I have 3 nodes and have deployed the Travel Sample. See below, distribution of the data is weird. It seems like Rack Aware is not working.
Server Node Name Group Services Data/Disk Usage Items (Active / Replica)
10.50.51.36 us-east-1a Data 22.5MB / 36.4MB 10.4 K/ 10.5 K
10.50.51.37 us-east-1b Data 22.7MB / 36.6MB 10.5 K/ 10.5 K
10.50.52.20 us-east-1b Data 22.7MB / 36.7MB 10.5 K/10.4 K
Since 2 nodes are on the same group, don’t replicas from us-east-1b all go in group us-east-1a? I was in the impression that in the above scenario, I should have more data on node in group us-east-1a.
Here is the number of item in the travel bucket:
SELECT count(*) FROM travel-sample
;
[
{
"$1": 31591
}
]
I simulated an outage, and failed over the 2 nodes in group us-east-1b.
Here is the number of items in the bucket.
[
{
"$1": 21090
}
]
Data was lost.
So I decided to add another node in group us-east-1a so I have an even number of nodes in each group. In this case, data is properly distributed.

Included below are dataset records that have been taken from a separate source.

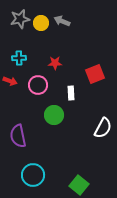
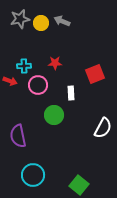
cyan cross: moved 5 px right, 8 px down
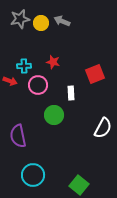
red star: moved 2 px left, 1 px up; rotated 16 degrees clockwise
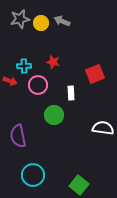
white semicircle: rotated 110 degrees counterclockwise
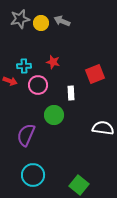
purple semicircle: moved 8 px right, 1 px up; rotated 35 degrees clockwise
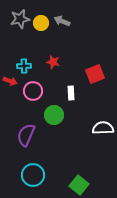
pink circle: moved 5 px left, 6 px down
white semicircle: rotated 10 degrees counterclockwise
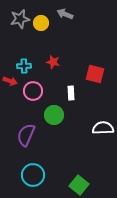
gray arrow: moved 3 px right, 7 px up
red square: rotated 36 degrees clockwise
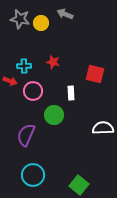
gray star: rotated 24 degrees clockwise
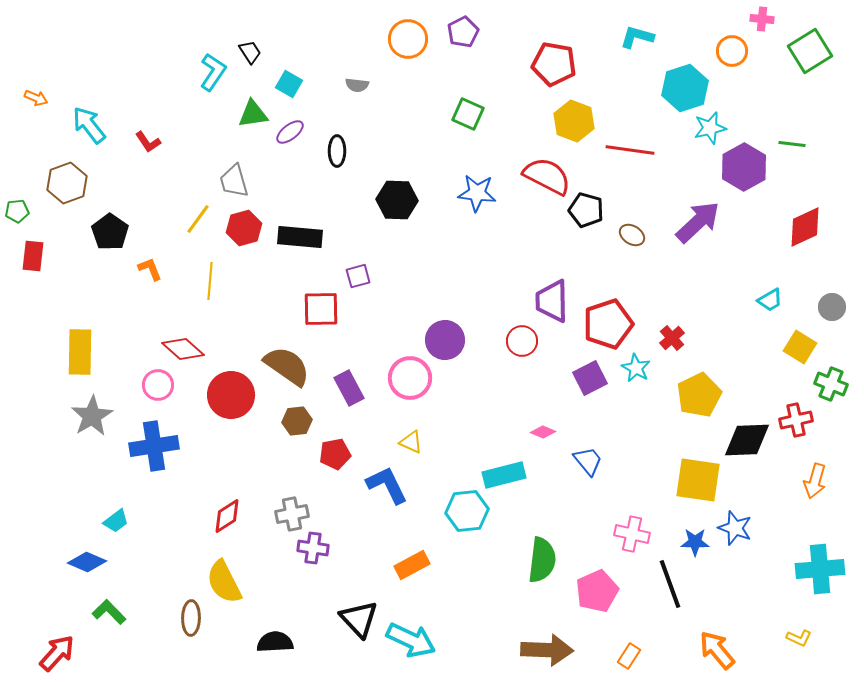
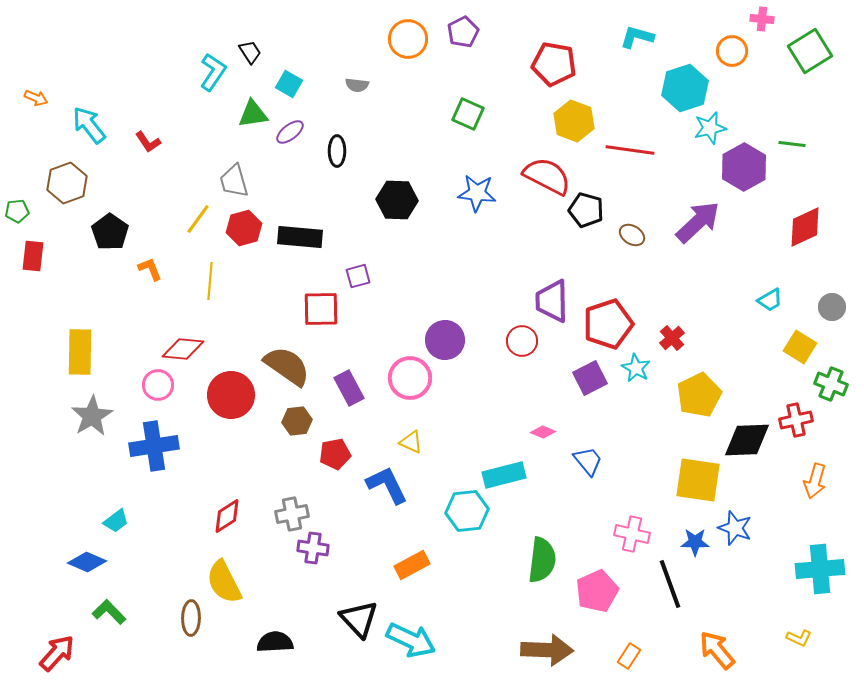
red diamond at (183, 349): rotated 36 degrees counterclockwise
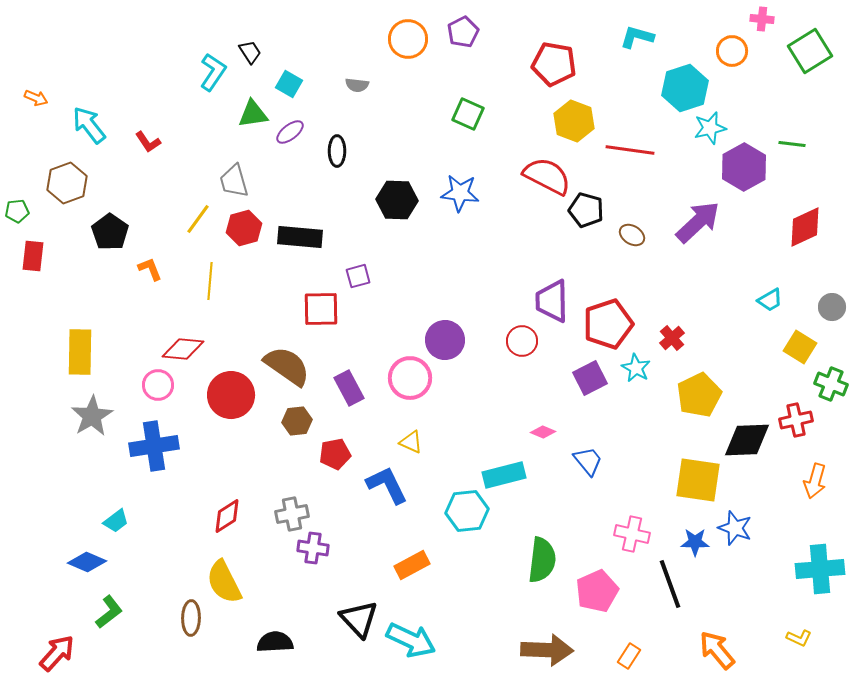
blue star at (477, 193): moved 17 px left
green L-shape at (109, 612): rotated 96 degrees clockwise
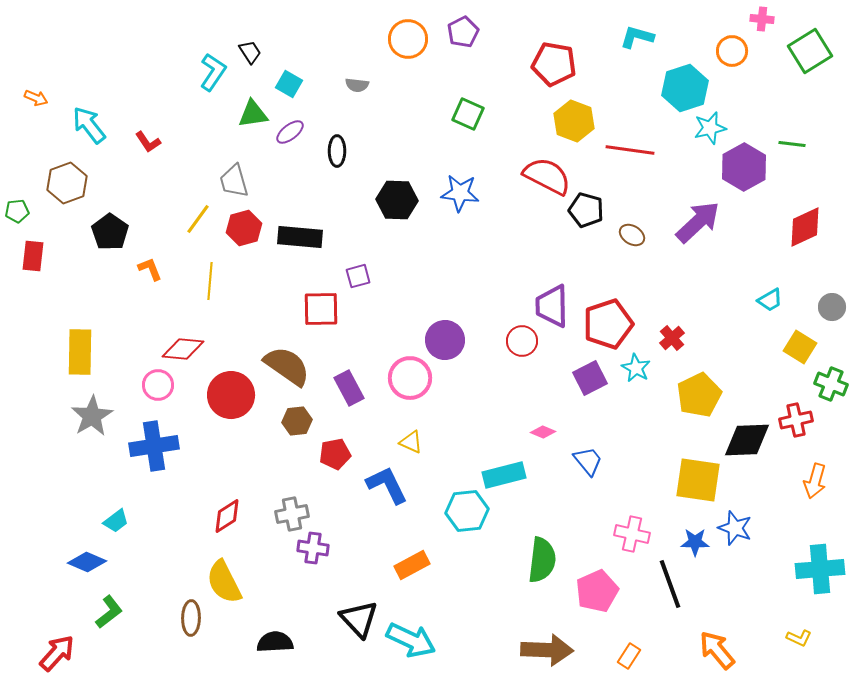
purple trapezoid at (552, 301): moved 5 px down
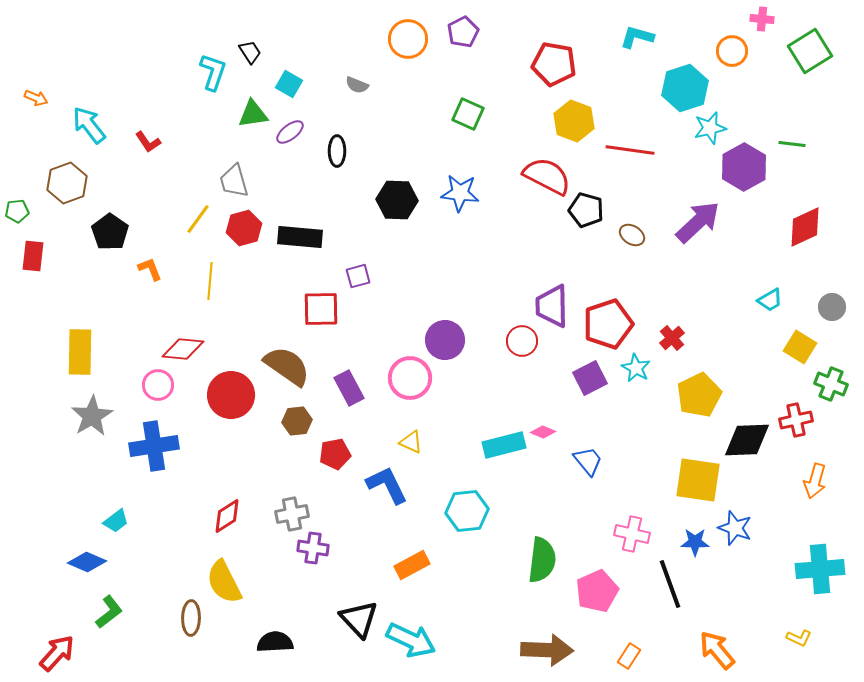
cyan L-shape at (213, 72): rotated 15 degrees counterclockwise
gray semicircle at (357, 85): rotated 15 degrees clockwise
cyan rectangle at (504, 475): moved 30 px up
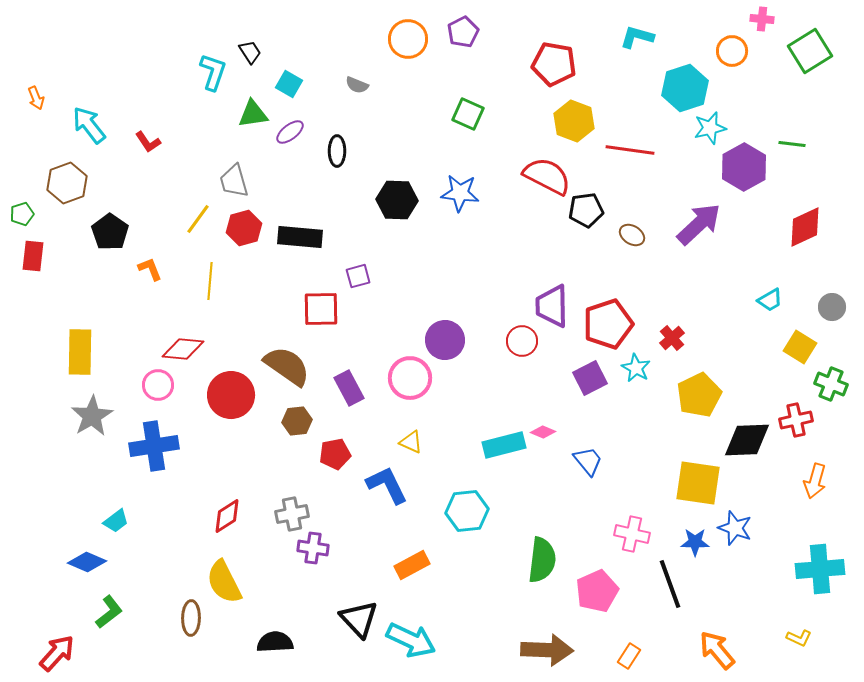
orange arrow at (36, 98): rotated 45 degrees clockwise
black pentagon at (586, 210): rotated 24 degrees counterclockwise
green pentagon at (17, 211): moved 5 px right, 3 px down; rotated 10 degrees counterclockwise
purple arrow at (698, 222): moved 1 px right, 2 px down
yellow square at (698, 480): moved 3 px down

I then shutdown both Nodes in us-east-1a. And no data was loss. Which is a good thing.
Questions:
Does Rack Awareness requires an even number of nodes total?
Or does Rack Awareness requires same number of nodes per group?
Or both of the above?
If yes to any of the above questions, is it mentioned in couchbase documentation? If so, can you please share the link? I would very much like to help contribute to couchbase documentation, is mentioning this in the forum enough? Or I need to go somewhere else?
I got the following warning when I click on the fail Over button:
“Attention – There are not replica (backup) copies of all data on this node! Failing over the node now will irrecoverably lose that data when the incomplete replica is activated and this node is removed from the cluster. If the node might come back online, it is recommended to wait. Check this box if you want to failover the node, despite the resulting data loss”
But in my even example above, no data lost happen, I had all my rows in my bucket:
SELECT count(*) FROM travel-sample
;
[
{
"$1": 31591
}
]
Does the failover warning takes into account a Rack Aware failover scenario where there is no data loss possible?
I am asking this because if I am in a middle of a maintenance in production and everything was done correctly and I receive this error message, the paranoia will start to kick in.
Thanks,
Steeve